Évidemment, il n’ignore pas que l’étiquette de poète chrétien agit le plus souvent comme un repoussoir. S’il l’assume, ce n’est pas par renoncement à « l’amour des choses mortelles » (Yves Bonnefoy), mais tout au contraire parce qu’il sait la valeur de la Création et entend répondre à l’« appel de son Seigneur qui a lui-même “fait le pas” de l’Incarnation ». Sagesse incarnée, Sagesse crucifiée. Le poète chrétien serait-il tenté par l’angélisme qu’une autre Parole, jamais bien loin de la sienne, le ramènerait « au pays des hommes qu’elle a pris au sérieux jusqu’à y prendre chair ».
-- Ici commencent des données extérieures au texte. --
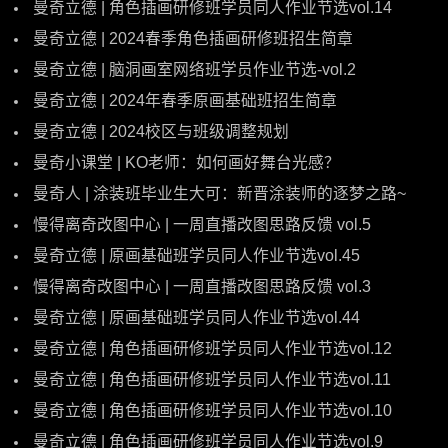
曼奇立德 | 角色插画研修班学员同人作业节选vol.14
曼奇立德 | 2024春季角色插画研修班招生简章
曼奇立德 | 脑洞画室网络班学员作业节选-vol.2
曼奇立德 | 2024年春季原画基础班招生简章
曼奇立德 | 2024校区与班级调整规划
曼奇小课堂 | KO老师：如何画好舞台光感？
曼奇人 | 涂装班毕业生大可：新晋涂装师的逐梦之路~
慢得离奇改图中心 | 一周直播改图思路反馈 vol.5
曼奇立德 | 原画基础班学员同人作业节选vol.45
慢得离奇改图中心 | 一周直播改图思路反馈 vol.3
曼奇立德 | 原画基础班学员同人作业节选vol.44
曼奇立德 | 角色插画研修班学员同人作业节选vol.12
曼奇立德 | 角色插画研修班学员同人作业节选vol.11
曼奇立德 | 角色插画研修班学员同人作业节选vol.10
曼奇立德 | 角色插画研修班学员同人作业节选vol.9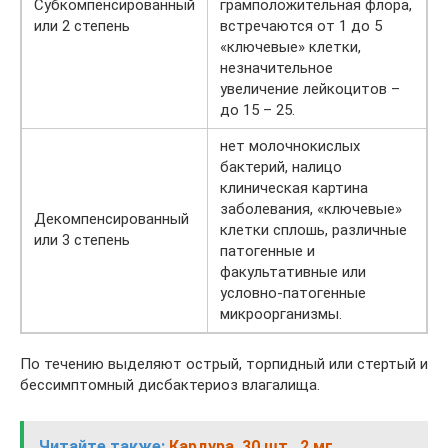
Субкомпенсированный
грамположительная флора,
или 2 степень
встречаются от 1 до 5
«ключевые» клетки,
незначительное
увеличение лейкоцитов –
до 15 – 25.
нет молочнокислых
бактерий, налицо
клиническая картина
заболевания, «ключевые»
Декомпенсированный
клетки сплошь, различные
или 3 степень
патогенные и
факультативные или
условно-патогенные
микроорганизмы.
По течению выделяют острый, торпидный или стертый и
бессимптомный дисбактериоз влагалища.
Читайте также:
Кардура, 30 шт., 2 мг,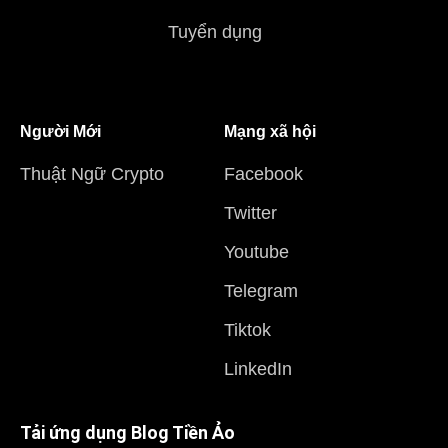
Tuyển dụng
Người Mới
Mạng xã hội
Thuật Ngữ Crypto
Facebook
Twitter
Youtube
Telegram
Tiktok
LinkedIn
Tải ứng dụng Blog Tiền Ảo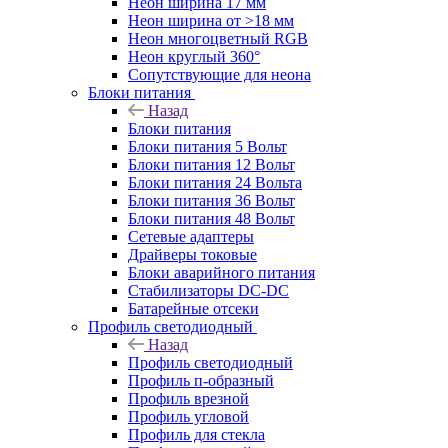
Неон ширина 17 мм
Неон ширина от >18 мм
Неон многоцветный RGB
Неон круглый 360°
Сопутствующие для неона
Блоки питания
Назад
Блоки питания
Блоки питания 5 Вольт
Блоки питания 12 Вольт
Блоки питания 24 Вольта
Блоки питания 36 Вольт
Блоки питания 48 Вольт
Сетевые адаптеры
Драйверы токовые
Блоки аварийного питания
Стабилизаторы DC-DC
Батарейные отсеки
Профиль светодиодный
Назад
Профиль светодиодный
Профиль п-образный
Профиль врезной
Профиль угловой
Профиль для стекла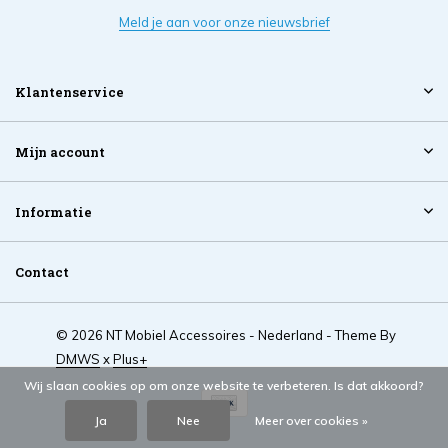
Meld je aan voor onze nieuwsbrief
Klantenservice
Mijn account
Informatie
Contact
© 2026 NT Mobiel Accessoires - Nederland - Theme By
DMWS
x
Plus+
Wij slaan cookies op om onze website te verbeteren. Is dat akkoord?
Ja
Nee
Meer over cookies »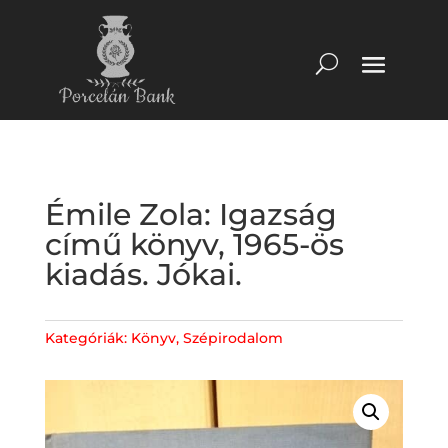
Émile Zola: Igazság
című könyv, 1965-ös
kiadás. Jókai.
Kategóriák:
Könyv
,
Szépirodalom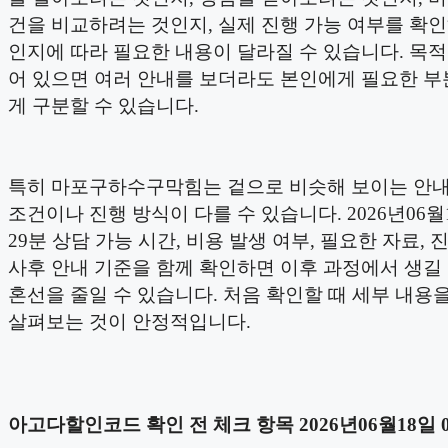
건을 비교하려는 것인지, 실제 진행 가능 여부를 확
인지에 따라 필요한 내용이 달라질 수 있습니다. 목
어 있으면 여러 안내를 보더라도 본인에게 필요한 부
게 구분할 수 있습니다.
특히 마포구하수구막힘는 겉으로 비슷해 보이는 안
조건이나 진행 방식이 다를 수 있습니다. 2026년06월1
29분 상담 가능 시간, 비용 발생 여부, 필요한 자료, 
사후 안내 기준을 함께 확인하면 이후 과정에서 생길
혼선을 줄일 수 있습니다. 처음 확인할 때 세부 내용
살펴보는 것이 안정적입니다.
아고다할인코드 확인 전 체크 항목 2026년06월18일 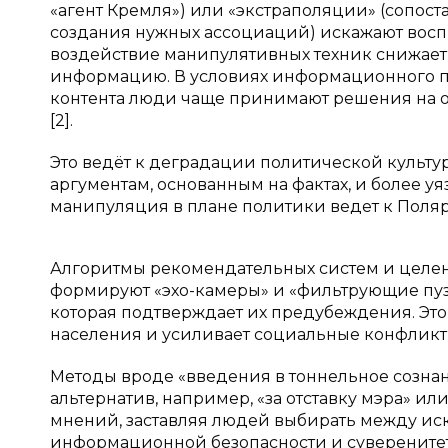
«агент Кремля») или «экстраполяции» (сопос
создания нужных ассоциаций) искажают восп
воздействие манипулятивных техник снижает
информацию. В условиях информационного п
контента люди чаще принимают решения на ос
[2].
Это ведёт к деградации политической культ
аргументам, основанным на фактах, и более 
манипуляция в плане политики ведет к Поля
Алгоритмы рекомендательных систем и целен
формируют «эхо-камеры» и «фильтрующие пуз
которая подтверждает их предубеждения. Эт
населения и усиливает социальные конфликт
Методы вроде «введения в тоннельное созн
альтернатив, например, «за отставку мэра» ил
мнений, заставляя людей выбирать между ис
информационной безопасности и суверенитета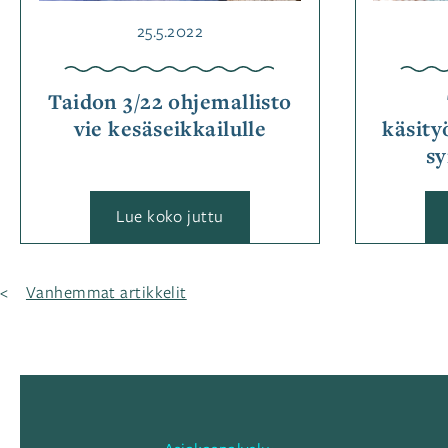
Julkaistu
25.5.2022
Taidon 3/22 ohjemallisto
vie kesäseikkailulle
käsity
sy
:
Lue koko juttu
Taidon
3/22
ohjemallisto
vie
Artikkelien
Vanhemmat artikkelit
kesäseikkailulle
selaus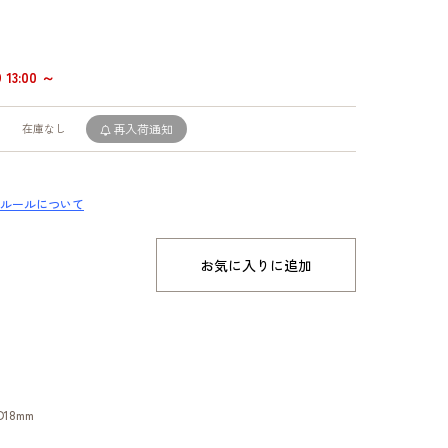
13:00 ～
在庫なし
再入荷通知
ルールについて
お気に入りに追加
D18mm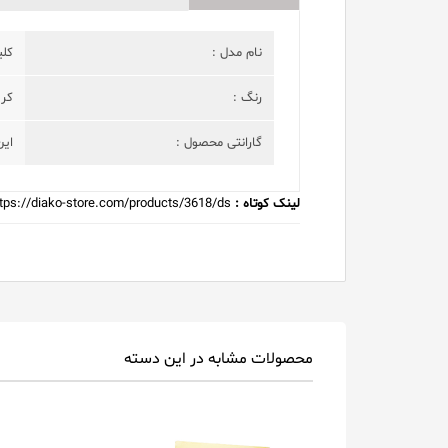
نام مدل :
کلی
رنگ :
کر
گارانتی محصول :
این محصول دار
لینک کوتاه :
ttps://diako-store.com/products/3618/ds
محصولات مشابه در این دسته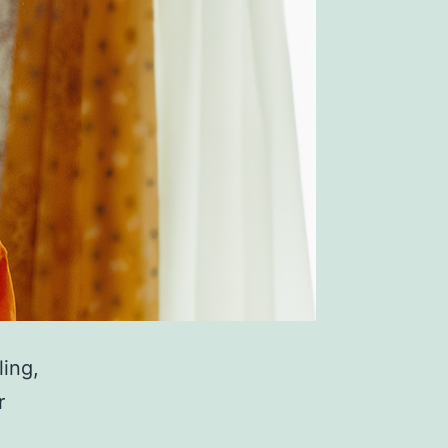
ling,
r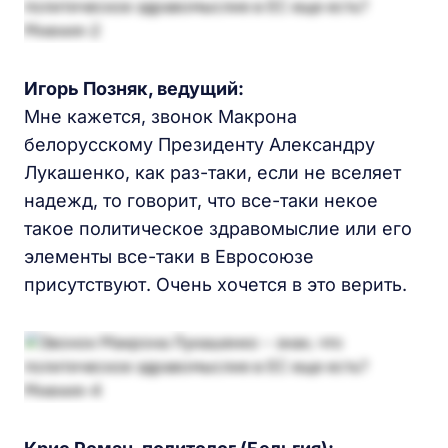
Игорь Позняк, ведущий:
Мне кажется, звонок Макрона
белорусскому Президенту Александру
Лукашенко, как раз-таки, если не вселяет
надежд, то говорит, что все-таки некое
такое политическое здравомыслие или его
элементы все-таки в Евросоюзе
присутствуют. Очень хочется в это верить.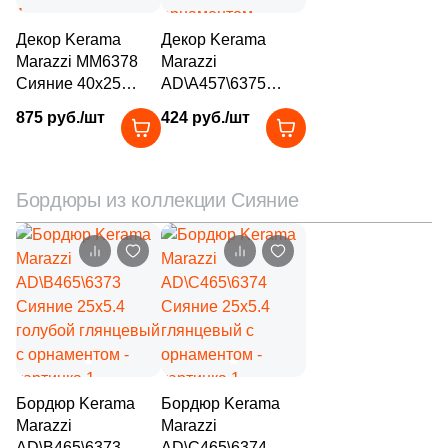
28
NATUCER (
)
Декор Kerama
Декор Kerama
5
NEWKER (
)
Marazzi MM6378
Marazzi
Сияние 40x25
AD\A457\6375
7
NSmosaic (
)
бежевый
Сияние 40x25
875 руб./шт
424 руб./шт
104
NT Ceramic (
)
глянцевый под
бежевый
мрамор
глянцевый с
47
Navarti (
)
орнаментом
Бордюры из коллекции Сияние
109
New Trend (
)
4
Nice Ker (
)
6
Orinda (
)
2
Oset (
)
328
Pamesa Ceramica (
)
9
Panaria (
)
Бордюр Kerama
Бордюр Kerama
Marazzi
Marazzi
113
Paradyz (
)
AD\B465\6373
AD\C465\6374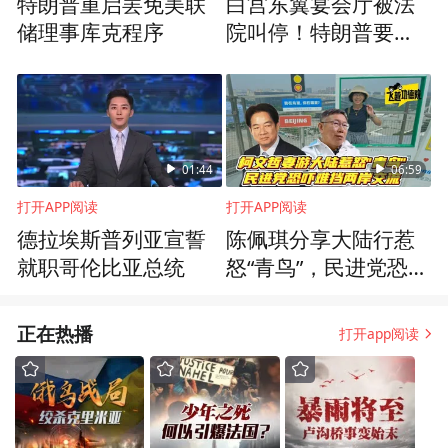
特朗普重启罢免美联
白宫东翼宴会厅被法
储理事库克程序
院叫停！特朗普要和
最高法院“抢时间”
01:44
06:59
打开APP阅读
打开APP阅读
德拉埃斯普列亚宣誓
陈佩琪分享大陆行惹
就职哥伦比亚总统
怒“青鸟”，民进党恐吓
无效，台人掀赴陆热
潮
正在热播
打开app阅读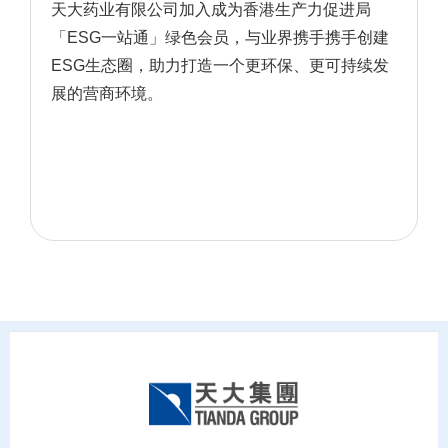
天大药业有限公司加入成为香港生产力促进局
「ESG一站通」绿色会员，与业界携手携手创建
ESG生态圈，助力打造一个更环保、更可持续发
展的营商环境。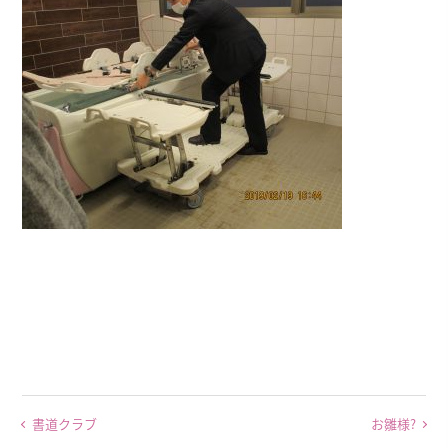
書道クラブ
お雛様?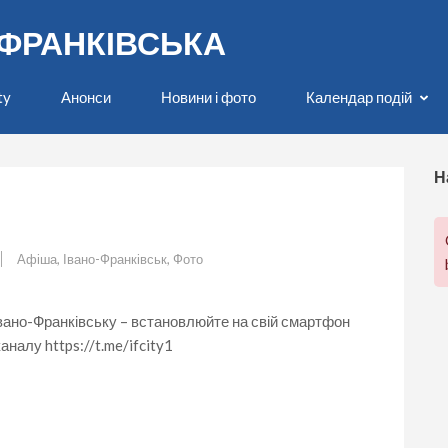
О-ФРАНКІВСЬКА
ty
Анонси
Новини і фото
Календар подій
Н
Афіша
,
Івано-Франківськ
,
Фото
 Івано-Франківську – встановлюйте на свій смартфон
налу https://t.me/ifcity1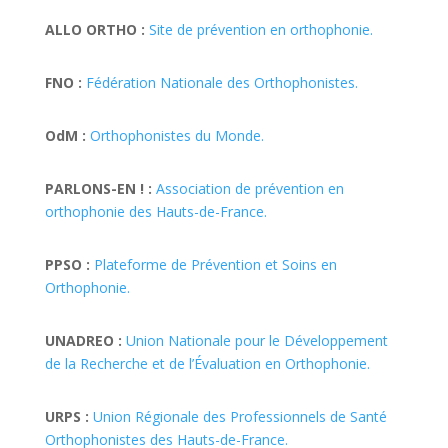
ALLO ORTHO :
Site de prévention en orthophonie.
FNO :
Fédération Nationale des Orthophonistes.
OdM :
Orthophonistes du Monde.
PARLONS-EN ! :
Association de prévention en
orthophonie des Hauts-de-France.
PPSO :
Plateforme de Prévention et Soins en
Orthophonie.
UNADREO :
Union Nationale pour le Développement
de la Recherche et de l’Évaluation en Orthophonie.
URPS :
Union Régionale des Professionnels de Santé
Orthophonistes des Hauts-de-France.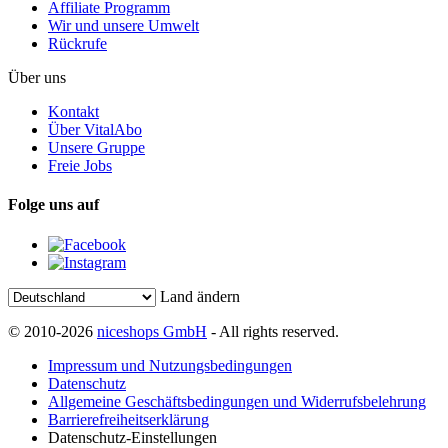
Affiliate Programm
Wir und unsere Umwelt
Rückrufe
Über uns
Kontakt
Über VitalAbo
Unsere Gruppe
Freie Jobs
Folge uns auf
Land ändern
© 2010-2026
niceshops GmbH
- All rights reserved.
Impressum und Nutzungsbedingungen
Datenschutz
Allgemeine Geschäftsbedingungen und Widerrufsbelehrung
Barrierefreiheitserklärung
Datenschutz-Einstellungen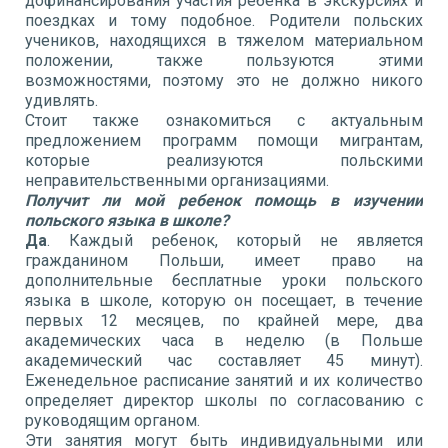
дофинансирования участия ребенка в экскурсиях и
поездках и тому подобное. Родители польских
учеников, находящихся в тяжелом материальном
положении, также пользуются этими
возможностями, поэтому это не должно никого
удивлять.
Стоит также ознакомиться с актуальным
предложением программ помощи мигрантам,
которые реализуются польскими
неправительственными организациями.
Получит ли мой ребенок помощь в изучении
польского языка в школе?
Да
. Каждый ребенок, который не является
гражданином Польши, имеет право на
дополнительные бесплатные уроки польского
языка в школе, которую он посещает, в течение
первых 12 месяцев, по крайней мере, два
академических часа в неделю (в Польше
академический час составляет 45 минут).
Еженедельное расписание занятий и их количество
определяет директор школы по согласованию с
руководящим органом.
Эти занятия могут быть индивидуальными или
Dans sa belle préface, Marguerite Léna estime que ce livre déploie « quelque chose comme une spiritualité de l’acte poétique, qui est aussi une spiritualité de la lecture poétique ». Tout aussi bien les lecteurs attentifs de Marcher dans la neige pourront conclure à la dimension poétique de l’aventure spirituelle en ce qu’elle requiert le même « miracle d’humilité » (René-Guy Cadou), le même renoncement, la même patience, le même consentement, la même dilatation. Les plus grands mystiques leur donneront raison qui ont le plus souvent parlé la langue des poètes.